Could you restate every entry word for word, minus the pictures?
-*-*-
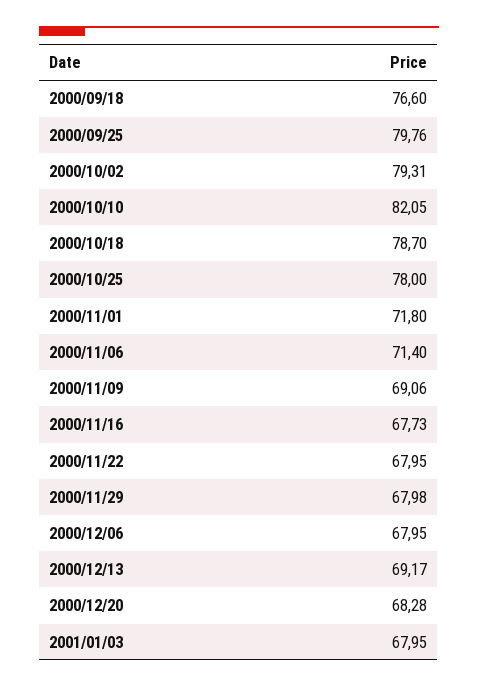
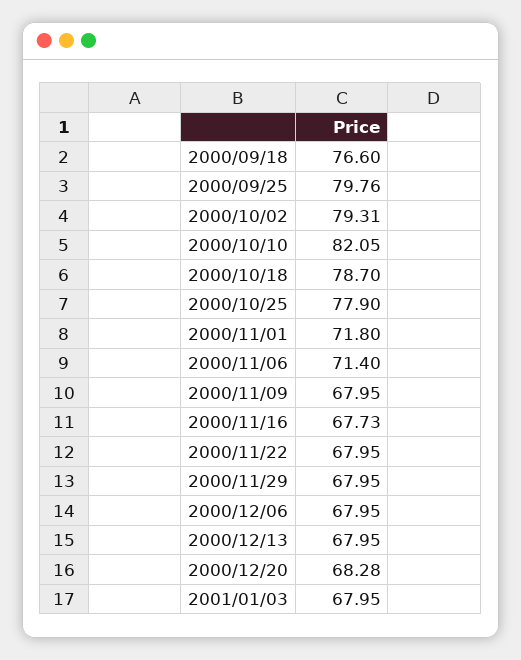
  {
    "2000/09/18": 76.6,
    "2000/09/25": 79.76,
    "2000/10/02": 79.31,
    "2000/10/10": 82.05,
    "2000/10/18": 78.7,
-   "2000/10/25": 78,
+   "2000/10/25": 77.9,
    "2000/11/01": 71.8,
    "2000/11/06": 71.4,
-   "2000/11/09": 69.06,
+   "2000/11/09": 67.95,
    "2000/11/16": 67.73,
    "2000/11/22": 67.95,
-   "2000/11/29": 67.98,
+   "2000/11/29": 67.95,
    "2000/12/06": 67.95,
-   "2000/12/13": 69.17,
+   "2000/12/13": 67.95,
    "2000/12/20": 68.28,
    "2001/01/03": 67.95
  }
-*-*-
## [YOUR SOLUTION]
  {
    "2000/09/18": 76.6,
    "2000/09/25": 79.76,
    "2000/10/02": 79.31,
    "2000/10/10": 82.05,
    "2000/10/18": 78.7,
-   "2000/10/25": 78,
+   "2000/10/25": 77.9,
    "2000/11/01": 71.8,
    "2000/11/06": 71.4,
-   "2000/11/09": 69.06,
+   "2000/11/09": 67.95,
    "2000/11/16": 67.73,
    "2000/11/22": 67.95,
-   "2000/11/29": 67.98,
+   "2000/11/29": 67.95,
    "2000/12/06": 67.95,
-   "2000/12/13": 69.17,
+   "2000/12/13": 67.95,
    "2000/12/20": 68.28,
    "2001/01/03": 67.95
  }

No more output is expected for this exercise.